And then there are people whodon’t seem to be on the same page at all.

1. There’s a real way to do anything, and a fake way; we need to make sure we’re doing the real version.

Concepts like Goodhart’s Law, cargo-culting, greenwashing, hype cycles, Sturgeon’s Law, even bullshit jobs[1] are all pointing at the basic understanding that it’s easier to seem good than to be good, that the world is full of things that merely appear good but aren’t really, and that it’s important to vigilantly sift out the real from the fake.

This feels obvious! This feels like something that should not be contentious!

If anything, I often get frustrated with chronic pessimists who cry “fake” or “sellout” or “bullshit job” about everything popular or glossily presented, or everything whose value isn’t obvious to them.

But then sometimes I meet people who talk as though they aren’t tracking “how do we make sure we’re tackling the main problem?” or “well, most things in this space are {unreplicable, failures, trivial, biased, error-prone, etc} so how are we ensuring we select for the few actually-good ones?”

I don’t get the casual verbal signals that show they even see the world in terms of a few islands of brilliant color in a sea of dismal gray boring pointless stuff.

2. It is our job to do stuff that’s better than the societal mainstream.

Pretty much everyone understands that there are Problems with society, though they disagree on what they are and what should be done about them.

On the other hand, I see a lot of people who orient primarily towards “this problem isn’t going to be solved until Everyone changes” and aren’t focused at all on “well, in my local context, I’m going to make sure I/we do better than that.”

Like…ok, education sucks; so, are you building a good school, or picking out a good one for your kids, or being a good teacher? Sometimes even when the answer is yes, the person would much rather talk in really depressing collective terms that invalidates what anyone can do constructively on an attainable scale.

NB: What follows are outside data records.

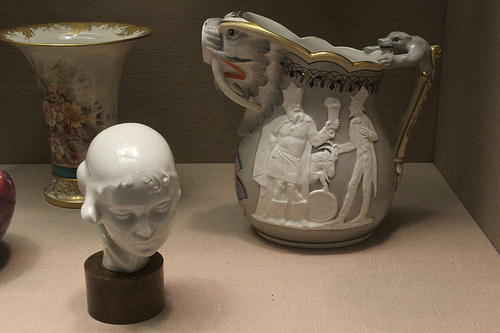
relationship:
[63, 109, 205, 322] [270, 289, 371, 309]
bust on table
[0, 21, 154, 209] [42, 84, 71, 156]
vase with flowers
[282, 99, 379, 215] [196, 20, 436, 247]
men on vase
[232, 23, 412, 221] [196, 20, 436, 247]
design on vase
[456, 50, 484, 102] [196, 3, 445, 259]
wall behind pitcher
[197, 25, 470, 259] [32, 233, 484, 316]
pitcher on display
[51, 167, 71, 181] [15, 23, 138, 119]
band at bottom vase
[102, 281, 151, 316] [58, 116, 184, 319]
base of statue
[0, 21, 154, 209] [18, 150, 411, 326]
vase on table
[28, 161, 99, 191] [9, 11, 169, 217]
stripe on vase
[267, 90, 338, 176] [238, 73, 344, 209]
man on surface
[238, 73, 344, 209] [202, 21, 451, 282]
surface of vase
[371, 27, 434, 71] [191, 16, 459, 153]
monster sculpted into vase handle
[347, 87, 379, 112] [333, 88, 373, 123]
hat on man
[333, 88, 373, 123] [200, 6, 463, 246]
man on vase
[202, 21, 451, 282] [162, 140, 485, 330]
vase on table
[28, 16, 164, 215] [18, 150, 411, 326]
vase on table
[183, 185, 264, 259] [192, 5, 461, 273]
shadow of vase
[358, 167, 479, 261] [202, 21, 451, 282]
shadow of vase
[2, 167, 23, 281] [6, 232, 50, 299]
shadow of vase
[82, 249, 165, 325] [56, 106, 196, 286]
base of a statue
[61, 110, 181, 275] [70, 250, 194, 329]
head on a base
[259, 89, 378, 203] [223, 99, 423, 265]
two white carvings on side of a pitcher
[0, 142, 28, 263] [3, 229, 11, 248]
part of a red vase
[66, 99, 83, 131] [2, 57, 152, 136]
old white and gold vase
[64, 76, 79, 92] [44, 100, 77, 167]
flower painted on vase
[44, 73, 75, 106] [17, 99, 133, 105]
flower painted on vase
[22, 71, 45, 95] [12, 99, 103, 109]
flower painted on vase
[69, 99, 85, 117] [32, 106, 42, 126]
flower painted on vase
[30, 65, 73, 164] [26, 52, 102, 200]
flowers on vase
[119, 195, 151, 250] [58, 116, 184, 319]
mouth of statue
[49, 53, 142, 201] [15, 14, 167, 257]
paintings on vase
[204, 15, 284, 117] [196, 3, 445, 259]
head carved into pitcher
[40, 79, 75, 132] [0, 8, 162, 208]
flower on vase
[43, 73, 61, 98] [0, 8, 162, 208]
flower on vase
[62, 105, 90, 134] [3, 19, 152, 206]
flower on vase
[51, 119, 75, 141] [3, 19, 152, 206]
flower on vase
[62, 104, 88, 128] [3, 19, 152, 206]
flower on vase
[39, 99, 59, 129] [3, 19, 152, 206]
flower painted on vase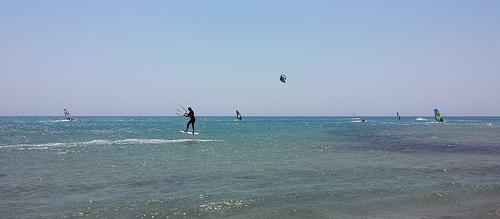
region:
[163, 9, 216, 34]
part of the sky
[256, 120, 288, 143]
part of a water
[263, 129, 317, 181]
part of a water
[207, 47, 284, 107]
part of the sky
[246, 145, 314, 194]
part of a shore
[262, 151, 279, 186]
the water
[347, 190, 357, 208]
the water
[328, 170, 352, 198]
the water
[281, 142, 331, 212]
the water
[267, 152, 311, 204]
the water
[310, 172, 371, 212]
the water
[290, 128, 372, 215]
the water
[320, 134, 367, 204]
the water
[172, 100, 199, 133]
This is a person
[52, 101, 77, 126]
This is a dhow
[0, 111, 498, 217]
This is an ocean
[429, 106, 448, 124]
This is a dhow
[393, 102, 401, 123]
This is a dhow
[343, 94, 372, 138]
This is a dhow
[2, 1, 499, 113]
This is sky line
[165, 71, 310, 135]
This is a person flying a kite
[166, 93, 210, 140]
This is a man running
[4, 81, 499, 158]
This is a skyline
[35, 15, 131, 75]
sky is blue and hazy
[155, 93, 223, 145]
person is on kiteboard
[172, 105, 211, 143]
man on white kiteboard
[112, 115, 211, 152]
small waves on water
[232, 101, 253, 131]
boat out on water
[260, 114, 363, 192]
water is blue and calm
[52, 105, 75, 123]
boat is making waves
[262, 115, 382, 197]
water is bright blue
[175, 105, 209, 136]
person wears black wetsuit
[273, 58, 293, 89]
dark kite in air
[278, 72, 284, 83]
a small kite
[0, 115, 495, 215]
blue and white water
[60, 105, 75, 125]
a sail boat on left side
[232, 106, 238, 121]
a red and white sail boat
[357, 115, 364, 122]
a speeding motor boat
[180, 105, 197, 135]
a man on surf board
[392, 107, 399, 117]
a small sail boat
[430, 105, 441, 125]
a blue, yellow and white sail boat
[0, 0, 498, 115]
a blue and gray sky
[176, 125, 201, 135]
a white surf board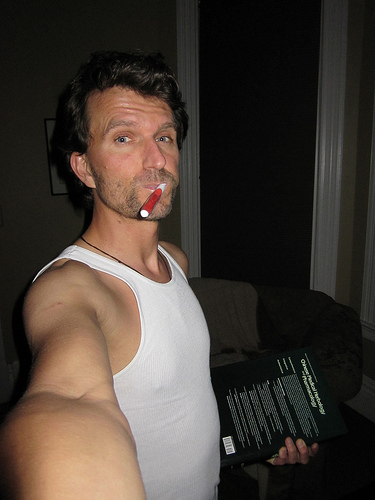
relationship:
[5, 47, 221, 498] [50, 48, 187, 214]
man has hair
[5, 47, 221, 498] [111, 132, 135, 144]
man has eye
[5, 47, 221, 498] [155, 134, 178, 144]
man has eye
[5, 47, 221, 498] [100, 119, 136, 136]
man has eyebrow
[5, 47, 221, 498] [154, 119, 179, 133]
man has eyebrow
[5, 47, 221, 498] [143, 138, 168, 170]
man has nose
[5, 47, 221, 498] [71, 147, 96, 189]
man has ear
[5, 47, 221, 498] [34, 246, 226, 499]
man has shirt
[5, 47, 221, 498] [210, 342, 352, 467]
man has book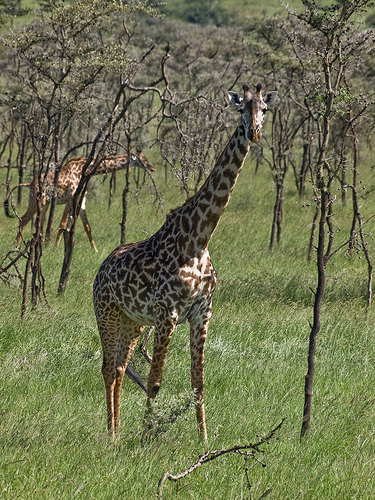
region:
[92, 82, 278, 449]
The giraffe is staring at the camera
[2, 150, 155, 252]
The giraffe is walking through the scrub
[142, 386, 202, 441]
A bush between the nearer giraffe's legs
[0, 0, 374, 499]
A grassy field dotted by trees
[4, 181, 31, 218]
The far giraffe's tail is held up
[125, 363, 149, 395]
The near giraffe's tail is relaxed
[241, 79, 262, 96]
Horns on a giraffe's head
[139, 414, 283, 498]
A branch lying in the grass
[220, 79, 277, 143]
A head on a giraffe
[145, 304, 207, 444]
Front legs on a giraffe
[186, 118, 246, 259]
A long neck on a giraffe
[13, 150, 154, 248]
A giraffe walking across a field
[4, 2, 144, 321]
A tall tree in the grass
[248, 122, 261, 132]
Nostrils on a giraffe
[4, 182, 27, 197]
A tail on a giraffe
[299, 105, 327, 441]
Thin trunk on a tree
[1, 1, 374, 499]
thin trees in tall green grass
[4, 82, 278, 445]
tow giraffes facing different directions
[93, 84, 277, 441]
front of standing giraffe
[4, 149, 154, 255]
walking giraffe with tilted neck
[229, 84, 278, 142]
giraffe head with two knobs on top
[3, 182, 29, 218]
tail with black hair on end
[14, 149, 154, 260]
giraffe with feet obstructed by grass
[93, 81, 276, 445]
giraffe with light reflection on chest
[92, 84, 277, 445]
brown spots on giraffe body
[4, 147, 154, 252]
giraffe with mane on neck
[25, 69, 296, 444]
two giraffes in a grass pasture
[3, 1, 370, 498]
trees in the grass pasture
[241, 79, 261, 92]
horns on the giraffe's head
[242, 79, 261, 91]
black tips of giraffe's horns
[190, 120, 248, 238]
spotted neck of the giraffe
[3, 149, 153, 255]
giraffe walking through the trees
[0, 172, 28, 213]
tail of the giraffe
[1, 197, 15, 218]
black hair on the giraffe's tail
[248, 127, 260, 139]
brown nose and mouth of the giraffe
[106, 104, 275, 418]
tall giraffe in grass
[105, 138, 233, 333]
brown and white spots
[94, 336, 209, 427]
giraffe has brown legs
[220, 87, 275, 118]
giraffe has white ears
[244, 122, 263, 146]
giraffe has brown nose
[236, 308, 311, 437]
grass is long and green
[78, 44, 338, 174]
bare trees around giraffe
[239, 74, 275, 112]
giraffe has brown ossicles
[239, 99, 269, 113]
giraffe has black eyes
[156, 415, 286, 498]
A twig in the grass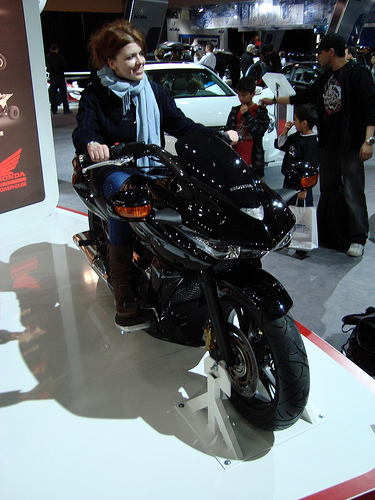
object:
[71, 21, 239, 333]
woman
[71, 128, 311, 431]
motorcycle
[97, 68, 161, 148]
blue scarf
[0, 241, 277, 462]
shadow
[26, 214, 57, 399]
ground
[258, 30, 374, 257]
man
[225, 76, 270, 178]
boy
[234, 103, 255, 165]
red shirt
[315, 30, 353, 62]
black cap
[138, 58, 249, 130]
white car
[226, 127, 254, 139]
bag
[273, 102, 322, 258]
boy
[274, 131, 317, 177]
black shirt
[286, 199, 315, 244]
bag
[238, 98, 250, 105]
chin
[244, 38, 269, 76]
guy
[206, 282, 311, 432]
front wheel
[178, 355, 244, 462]
display stand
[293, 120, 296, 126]
nose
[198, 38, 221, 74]
bloke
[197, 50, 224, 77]
white shirt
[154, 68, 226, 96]
windshield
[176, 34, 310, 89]
people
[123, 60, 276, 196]
car & bike show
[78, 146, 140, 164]
brake control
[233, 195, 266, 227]
light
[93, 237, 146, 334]
boots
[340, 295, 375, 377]
backpack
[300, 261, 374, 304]
floor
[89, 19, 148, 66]
red hair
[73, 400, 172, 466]
platform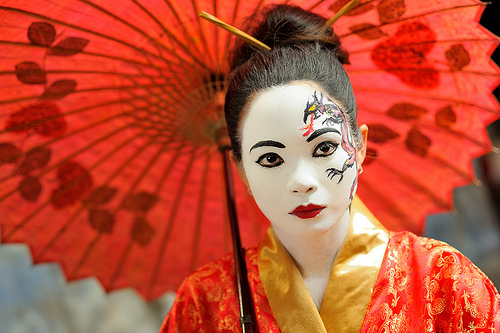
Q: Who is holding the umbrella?
A: A woman.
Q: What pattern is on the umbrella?
A: Flowers and leaves.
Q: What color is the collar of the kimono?
A: Gold.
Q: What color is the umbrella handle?
A: Black.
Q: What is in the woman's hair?
A: Chopsticks.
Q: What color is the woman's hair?
A: Black.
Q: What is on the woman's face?
A: Paint.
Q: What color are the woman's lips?
A: Red.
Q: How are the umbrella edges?
A: Pointed.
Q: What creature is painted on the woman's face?
A: A dragon.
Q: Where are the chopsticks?
A: Hair.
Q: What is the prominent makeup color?
A: White.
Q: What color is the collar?
A: Gold.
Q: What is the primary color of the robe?
A: Red.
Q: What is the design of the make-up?
A: Dragon.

And, sometimes, people do things with their personal life choices that they will tell you are dumb, because Society. And I’m like…you know, you could just not do the popular thing, but instead do what you think is best? If it’s hard because you need support from other people, that’s one thing, but then we can start having that discussion, which is much more useful than the “oh no Society” discussion.

Then again, occasionally I meet people who…do not get that the societal default is a problem.

If you do what everyone else does, you’ll get the same results as everyone else. Obviously.

But if you’re trying to “make a difference”, that means you have to do something different. And some people don’t seem to get this? They don’t have the mental image of fading by default into an unimpressive morass of “what everyone else is doing”, and a desire to avoid that fate. The default seems fine to them.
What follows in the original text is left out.